Livingstone was a genius at leveraging the minimal powers granted the office—chiefly over public transport, urban planning and police numbers. He pushed through the congestion charge, he once told The Nation, because it was his only chance for revenue that didn’t depend on Whitehall’s largesse.

But like Ed Koch, the urban politician he resembled in so many ways (apart from their actual politics, which were poles apart), his abrasiveness eventually cost him re-election. Boris Johnson, the American-born, Eton-educated Tory who replaced him four years ago had the great advantage of not being taken seriously. When Livingstone called a Jewish reporter “a concentration camp guard” you could hear the wailing from Westminster to the Upper West Side. When it emerged that Johnson had written an article describing the Queen being greeted by “flag-waving piccaninnies,” everyone just said “Oh, that’s just Boris.”

Yet Johnson’s term has been far from the expected disaster. His self-appointed role as tribune of the plutocrats can be galling, and Londoners who depend on public transport have had to pay more than they might under Livingstone, but as a cyclist I’ve been glad to see the end of the notorious “bendy busses”—sixty-foot-long juggernauts perfect for Amsterdam’s segregated transit lanes but terrifying on London’s narrow streets. Johnson has also proved willing to defy his party on immigration and housing policies that would force the poor to leave London.

Brian Paddick, the gay former assistant police commissioner running on the Liberal Democrat line, managed just under 10 percent of the vote last time around—before his party got into bed with the Tories. This time he’s expected to finish barely ahead of the right-wing fringe UK Independence Party and the Greens.

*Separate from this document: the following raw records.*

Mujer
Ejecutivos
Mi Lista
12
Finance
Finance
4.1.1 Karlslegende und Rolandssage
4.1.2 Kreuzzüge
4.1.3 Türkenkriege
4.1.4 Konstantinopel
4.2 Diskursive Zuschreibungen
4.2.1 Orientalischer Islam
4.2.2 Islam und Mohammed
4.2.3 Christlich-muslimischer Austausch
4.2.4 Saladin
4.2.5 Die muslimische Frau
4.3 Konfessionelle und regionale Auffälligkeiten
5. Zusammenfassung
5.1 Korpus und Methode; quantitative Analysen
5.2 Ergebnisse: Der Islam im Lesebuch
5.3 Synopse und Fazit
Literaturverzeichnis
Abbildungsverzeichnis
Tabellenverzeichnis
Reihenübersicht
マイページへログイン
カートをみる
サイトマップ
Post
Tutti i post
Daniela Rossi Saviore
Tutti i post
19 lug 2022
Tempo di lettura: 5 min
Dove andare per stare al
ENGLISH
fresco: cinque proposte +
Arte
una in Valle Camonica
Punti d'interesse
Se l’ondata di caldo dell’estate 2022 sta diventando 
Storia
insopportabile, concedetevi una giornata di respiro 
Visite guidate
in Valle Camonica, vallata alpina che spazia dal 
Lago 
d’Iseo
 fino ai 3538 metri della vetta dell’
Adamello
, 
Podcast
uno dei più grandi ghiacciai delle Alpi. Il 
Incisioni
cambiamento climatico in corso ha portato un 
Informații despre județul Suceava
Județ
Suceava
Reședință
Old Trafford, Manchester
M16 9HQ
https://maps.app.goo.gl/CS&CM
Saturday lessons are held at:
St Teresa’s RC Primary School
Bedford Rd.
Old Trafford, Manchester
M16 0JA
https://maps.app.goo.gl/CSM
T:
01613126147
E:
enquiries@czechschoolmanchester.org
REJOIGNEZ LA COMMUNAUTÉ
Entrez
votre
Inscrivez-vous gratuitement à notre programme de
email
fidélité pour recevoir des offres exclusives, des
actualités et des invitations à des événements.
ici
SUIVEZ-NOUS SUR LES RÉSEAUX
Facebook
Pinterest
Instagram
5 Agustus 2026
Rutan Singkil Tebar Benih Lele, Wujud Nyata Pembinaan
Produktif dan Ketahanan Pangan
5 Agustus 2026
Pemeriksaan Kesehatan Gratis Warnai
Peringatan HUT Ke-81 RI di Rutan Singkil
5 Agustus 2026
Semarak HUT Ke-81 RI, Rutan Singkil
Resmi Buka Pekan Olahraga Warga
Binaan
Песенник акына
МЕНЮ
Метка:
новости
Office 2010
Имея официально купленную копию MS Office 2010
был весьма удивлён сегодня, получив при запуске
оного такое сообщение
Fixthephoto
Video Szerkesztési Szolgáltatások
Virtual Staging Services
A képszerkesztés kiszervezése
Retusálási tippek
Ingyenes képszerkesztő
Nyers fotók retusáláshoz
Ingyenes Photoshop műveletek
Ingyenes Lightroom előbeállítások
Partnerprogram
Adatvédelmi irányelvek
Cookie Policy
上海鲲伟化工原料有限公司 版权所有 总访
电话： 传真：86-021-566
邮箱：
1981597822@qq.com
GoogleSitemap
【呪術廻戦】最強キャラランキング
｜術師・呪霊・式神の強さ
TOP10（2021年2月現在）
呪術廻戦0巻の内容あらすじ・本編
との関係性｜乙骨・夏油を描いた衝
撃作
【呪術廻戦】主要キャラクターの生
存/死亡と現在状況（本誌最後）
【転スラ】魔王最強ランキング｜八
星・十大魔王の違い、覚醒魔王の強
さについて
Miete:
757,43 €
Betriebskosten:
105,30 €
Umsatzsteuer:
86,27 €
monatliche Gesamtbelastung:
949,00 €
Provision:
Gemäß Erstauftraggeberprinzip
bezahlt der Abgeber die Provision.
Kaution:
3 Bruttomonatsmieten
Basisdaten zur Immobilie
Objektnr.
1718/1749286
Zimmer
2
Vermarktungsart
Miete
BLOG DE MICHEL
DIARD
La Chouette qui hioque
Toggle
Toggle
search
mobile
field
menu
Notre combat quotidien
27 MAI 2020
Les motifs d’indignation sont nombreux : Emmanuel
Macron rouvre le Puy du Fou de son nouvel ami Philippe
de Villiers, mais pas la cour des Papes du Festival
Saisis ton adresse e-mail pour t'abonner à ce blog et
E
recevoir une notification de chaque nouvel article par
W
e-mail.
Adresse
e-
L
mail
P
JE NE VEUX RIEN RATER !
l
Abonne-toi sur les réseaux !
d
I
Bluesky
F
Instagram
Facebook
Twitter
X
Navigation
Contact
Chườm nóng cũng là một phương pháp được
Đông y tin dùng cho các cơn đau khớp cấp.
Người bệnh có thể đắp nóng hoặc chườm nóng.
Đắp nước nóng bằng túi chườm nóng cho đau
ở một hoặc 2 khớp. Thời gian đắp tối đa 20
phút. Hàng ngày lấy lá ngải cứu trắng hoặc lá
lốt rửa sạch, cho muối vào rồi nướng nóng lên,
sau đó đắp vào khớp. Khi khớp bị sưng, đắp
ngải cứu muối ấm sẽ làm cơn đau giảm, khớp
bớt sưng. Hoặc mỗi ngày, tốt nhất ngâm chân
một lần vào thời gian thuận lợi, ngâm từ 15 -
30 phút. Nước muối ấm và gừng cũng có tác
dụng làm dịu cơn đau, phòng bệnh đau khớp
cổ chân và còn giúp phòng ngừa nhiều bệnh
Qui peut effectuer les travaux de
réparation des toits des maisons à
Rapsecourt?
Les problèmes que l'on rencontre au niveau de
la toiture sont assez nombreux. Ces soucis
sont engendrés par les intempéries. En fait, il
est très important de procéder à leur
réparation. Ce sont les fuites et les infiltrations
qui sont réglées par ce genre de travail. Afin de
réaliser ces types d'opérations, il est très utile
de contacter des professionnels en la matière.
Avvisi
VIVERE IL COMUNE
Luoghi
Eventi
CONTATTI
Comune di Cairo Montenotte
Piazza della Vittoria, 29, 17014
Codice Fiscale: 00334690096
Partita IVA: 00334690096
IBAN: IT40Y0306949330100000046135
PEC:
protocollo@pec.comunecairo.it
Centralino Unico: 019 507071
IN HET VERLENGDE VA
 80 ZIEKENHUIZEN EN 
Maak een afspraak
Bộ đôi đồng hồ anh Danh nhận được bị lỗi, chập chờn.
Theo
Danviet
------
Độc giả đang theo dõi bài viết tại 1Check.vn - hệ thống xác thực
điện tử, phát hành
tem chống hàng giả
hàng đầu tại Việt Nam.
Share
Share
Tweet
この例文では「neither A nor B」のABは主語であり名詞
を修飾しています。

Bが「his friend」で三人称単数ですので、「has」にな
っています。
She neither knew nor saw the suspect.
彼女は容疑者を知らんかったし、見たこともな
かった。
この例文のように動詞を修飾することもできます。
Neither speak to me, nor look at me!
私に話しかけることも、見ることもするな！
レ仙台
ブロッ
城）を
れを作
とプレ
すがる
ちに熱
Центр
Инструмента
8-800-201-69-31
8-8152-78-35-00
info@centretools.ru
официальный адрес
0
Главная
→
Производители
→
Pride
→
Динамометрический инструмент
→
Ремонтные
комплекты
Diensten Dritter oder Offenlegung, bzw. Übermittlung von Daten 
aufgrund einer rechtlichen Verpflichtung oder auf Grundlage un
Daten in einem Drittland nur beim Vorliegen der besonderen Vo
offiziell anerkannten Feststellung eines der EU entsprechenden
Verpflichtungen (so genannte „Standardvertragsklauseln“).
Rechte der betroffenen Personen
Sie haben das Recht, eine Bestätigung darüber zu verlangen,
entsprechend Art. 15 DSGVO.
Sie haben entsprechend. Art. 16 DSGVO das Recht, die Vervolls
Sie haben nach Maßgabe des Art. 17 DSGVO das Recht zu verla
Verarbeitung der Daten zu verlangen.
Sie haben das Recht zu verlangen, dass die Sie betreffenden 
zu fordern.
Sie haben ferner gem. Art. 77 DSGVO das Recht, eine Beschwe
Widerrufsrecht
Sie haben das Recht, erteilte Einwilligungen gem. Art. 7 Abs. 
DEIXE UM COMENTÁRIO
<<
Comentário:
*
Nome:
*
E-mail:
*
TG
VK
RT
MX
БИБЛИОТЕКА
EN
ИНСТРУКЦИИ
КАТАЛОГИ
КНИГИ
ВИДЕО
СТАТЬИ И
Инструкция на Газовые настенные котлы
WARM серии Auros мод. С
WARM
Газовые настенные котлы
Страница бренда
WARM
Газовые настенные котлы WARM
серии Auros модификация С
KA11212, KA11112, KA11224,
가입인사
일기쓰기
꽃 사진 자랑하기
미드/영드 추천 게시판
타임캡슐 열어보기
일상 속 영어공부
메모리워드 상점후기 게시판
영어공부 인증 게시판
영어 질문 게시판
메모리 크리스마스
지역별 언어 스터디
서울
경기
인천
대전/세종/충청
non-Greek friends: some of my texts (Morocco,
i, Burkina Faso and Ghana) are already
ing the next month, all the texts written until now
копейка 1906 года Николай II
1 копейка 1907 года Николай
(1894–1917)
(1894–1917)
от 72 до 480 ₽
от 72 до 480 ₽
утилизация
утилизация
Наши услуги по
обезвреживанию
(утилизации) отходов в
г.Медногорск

The result has been a two-man race that has been compared, all too appropriately, with a pair of drunks at a wedding. Although only one of us can vote here, The Nation’s London bureau is divided on which would be worse—four more years of Boris braying on behalf of Britain’s oppressed bankers or four more years of Ken’s overweening arrogance. It wasn’t just the way Ken talked out of one side of his mouth about “rich bastards” who avoid paying their fair share of taxes—and then turned out to funnel his own considerable media earnings through a corporate shell. There was also his long track record of high-handed contempt for even constructive criticism—as borne out most recently, and most painfully, in his disastrous meeting with Jewish Labour supporters desperate for a few encouraging words.

Livingstone’s proposals to cut bus and Tube fares, buy energy in bulk (and pass the savings on to Londoners) and build affordable housing are all clearly preferable to Boris Johnson’s platform of trickle-down economics in which a supposedly resurgent financial sector serves as the engine of prosperity for the whole country. But elections are about more than policy choices—particularly mayoral elections.

For me the Jewish Question proved decisive. I just can’t support a candidate who views me and my kind with contempt—or even calculated disregard. Besides, if Boris does win, the politician with most to fear would be David Cameron.

But the bureau’s British member held her nose and voted for Livingstone, saying she couldn’t bear to help re-elect a Tory mayor. You pays your money and you takes your choice.